The FVC value is an important spirometric variable in order to determine disease severity and predicted mortality in IPF as a restrictive disease (31). Knowing the components affecting FVC may contribute to establishing a treatment protocol. In our study, pectoralis muscle strength was an only independent predictor of FVC% value in the multivariate linear regression model consisting of pectoralis muscle strength and respiratory mouth pressures. Similar to a previous study (12), although negatively correlated with FVC%, the MIP value wasn’t a significant predictor in the model. These results may be explained by several potential mechanisms. In one of them, accessory respiratory muscles play an important role in forced expiration and mainly contribute to FVC measurement, in addition to diaphragm and intercostal muscles becoming active during tidal breathing (6). Another explanation is that in lung diseases while limb muscle dysfunction may also be observed in the early period, respiratory muscle dysfunction generally occurs in the advanced stages of the disease (32). Hence, we may consider pectoralis muscle weakness occurs before respiratory muscle weakness. In a study was reported that 13% of patients with FVC > 90% needed oxygen supplementation (33).When considering that pectoralis muscles are mostly in type 1 fiber (28), weakness of pectoralis muscle may be explained with deoxygenation that seen in patient with mild severity of IPF. Also, corticosteroid drug therapy leads to weakness of peripheral muscle strength in early stage of IPF (34). In this content weakness of pectoralis muscle, which we found in patients with early stage IPF, may be an early indicator of disease progression.

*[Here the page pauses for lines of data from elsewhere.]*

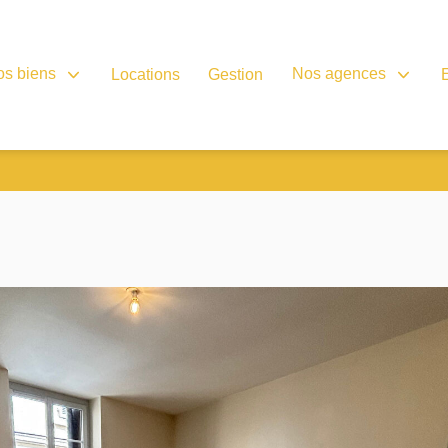
os biens
Nos agences
Locations
Gestion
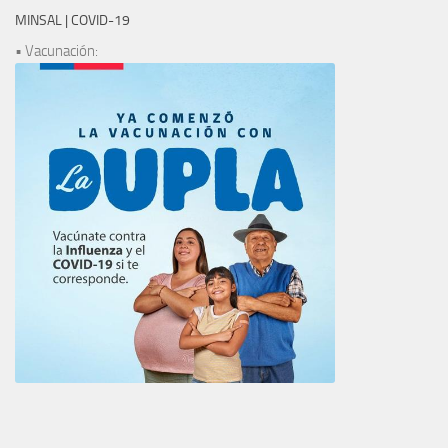
MINSAL | COVID-19
• Vacunación:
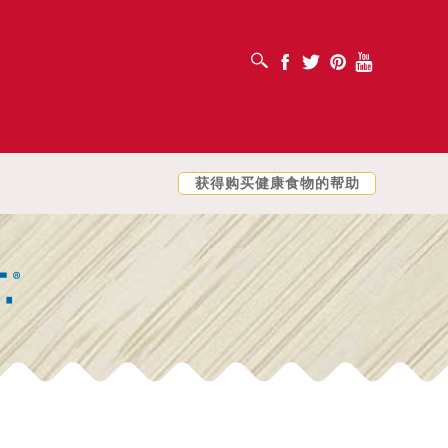
打开搜索框
Facebook
Twitter
Pinterest
Youtube
获得购买健康食物的帮助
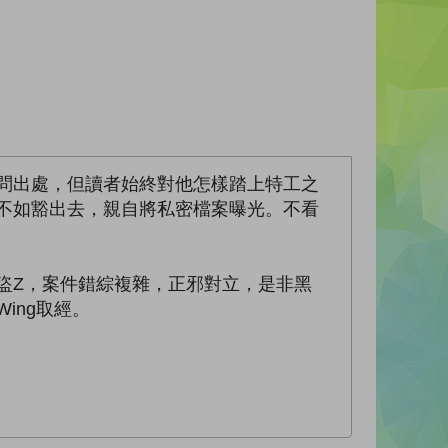
莫問出處，但讀者始終對他怎樣踏上特工之
倒不如豁出去，親自將私密檔案曝光。不看
盜Z，案件錯綜複雜，正邪對立，是非黑
ing取經。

The present study has some limitations. The sample size was relatively small due to the study was conducted in a single center. Our patients had mild-moderate disease severity. Therefore, changes in the pectoralis muscle strength were not shown per disease severity. On the other hand, we showed that pectoral muscle strength was decreased even in the early stage of IPF. The diffusion capacity of lung carbon monoxide values could not be measured in healthy controls therefore was not compared with patient group.

Conclusion

The present study may pioneer evaluation of pectoralis muscle strength. We proved that the pectoralis muscle strength was decreased and it was an independent predictor of FVC% value in patients with IPF. This result will contribute to understanding of skeletal muscle dysfunction and the relationship between skeletal muscle strength and pulmonary function in this population with limited data. Will exercise training programs for the pectoralis muscle may improve lung mechanics and respiratory volume, as in COPD? Further research in which muscle cross-sectional area and muscle strength are evaluated together is needed for more comprehensive investigation of the relationship between pectoralis muscle strength and patient clinical variables, such as exercise capacity, pulmonary function, and health-related quality of life.

Clinical Implication

The pulmonary function test is gold standard for measurement of spirometric value but when the pulmonary function test cannot be measured in cases such as airway contamination or advanced age of the patient, pectoralis muscle strength test may be use for assessment of pulmonary function with an easy and well tolerated method. Since measurement of pectoralis muscle strength is a low-cost, rapid and clinically beneficial test, it may be beneficial for the patient to use it in geriatric patients and also patients require quicky decision.